Scientists have found a way to transform brain signals into spoken words and sentences.
The approach could someday help people who have lost the ability to speak or gesture, a team from the University of California, San Francisco reported Wednesday in the journal Nature.
"Finding a way to restore speech is one of the great challenges in neurosciences," says Dr. Leigh Hochberg, an assistant professor of engineering at Brown University who wasn't associated with the study. "This is a really exciting new contribution to the field."
Right now, people who are paralyzed and can't speak or gesture often rely on eye movements or a brain-controlled computer cursor to communicate. These methods allow them to spell out words one letter at a time.
But spelling out letters "is not the most efficient way to communicate," says Dr. Edward Chang, a neurosurgeon at UCSF and an author of the study. That approach allows a person to type fewer than 10 words a minute, compared with speaking about 150 words per minute with natural speech.
So Chang and a team of scientists have been looking for a way to let paralyzed patients produce entire words and sentences as if they were talking.
"The main goal that we had was really trying to figure out if we could actually decode brain activity into audible speech," Chang says.
The team studied five volunteers with severe epilepsy. As part of their treatment, these patients had electrodes temporarily placed on the surface of their brains.
The electrodes allowed doctors to locate brain areas causing seizures. And the electrodes also gave Chang's team a way to study the brain activity associated with speaking.
The volunteers read hundreds of sentences out loud while the scientists recorded signals from the brain's speech centers, which control muscles in the tongue, lips, jaw and larynx.
Next, a computer learned how to decode those signals and use them to synthesize speech.
Chang was "shocked" at how intelligible and natural the simulated speech was.
And a test on volunteers found that they could understand what the computer was saying most of the time.
The technology doesn't try to decode a person's thoughts. Instead it decodes the brain signals produced when a person actually tries to speak.
A similar approach has allowed people who are paralyzed to control a robotic arm by pretending they are moving their own arm.
"Instead of moving a robotic arm, this is really more focused on thinking about how to control a robotic vocal tract," Chang says.
Chang hopes to try the approach soon in patients who have lost the ability to speak. The National Institutes of Health's BRAIN Initiative was the primary funder for the research.
In the meantime, the study represents a major advance in turning brain activity into speech, scientists say.
Previous efforts to transform brain signals into speech have been less intelligible and required much more computing power, the commentary said.
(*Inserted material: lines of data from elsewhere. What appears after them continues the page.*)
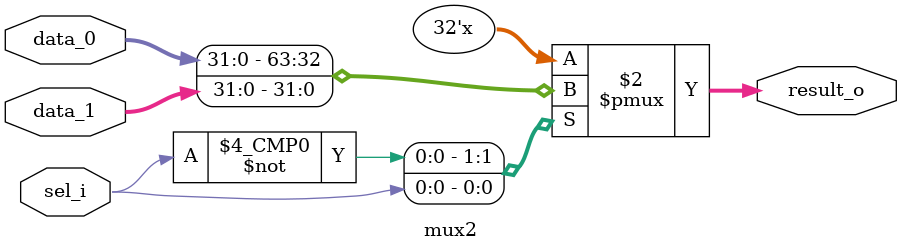
<source format=v>
module mux2(
    input    [31:0]         data_0,
    input    [31:0]         data_1,

    input                   sel_i,

    output  reg  [31:0]          result_o
);
    
    always @(*) begin
        case(sel_i)
            1'b0 : result_o = data_0;
            1'b1 : result_o = data_1;
        endcase 
    end
endmodule //mux2


</source>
Hochberg, who also has affiliations with Massachusetts General Hospital and the Providence VA Medical Center, was especially impressed by the quality of recordings of synthesized speech from Chang's lab.
"I pressed play, I listened to it with my eyes closed and what I heard was something that was recognizable as speech," he says.
As a doctor, Hochberg often encounters patients who would benefit from a device based on this technology.
"I see people who may yesterday have been walking and talking and today as a result of a brain stem stroke are suddenly unable to move and unable to speak," he says.
People with ALS or Lou Gehrig's disease also lose those abilities, he says. And some people born with severe cerebral palsy have great difficulty speaking.
The study adds to the evidence that restoring fluent speech to these people will be possible someday.
"We're not there yet," Hochberg says. "There's still a lot of research, and clinical research in particular, that needs to happen.
Even so, the field is advancing with remarkable speed, Hochberg says.
Just a few years ago, he says, scientists expected it would take decades to turn brain signals into intelligible speech. "Now that interval can be measured in years," he says.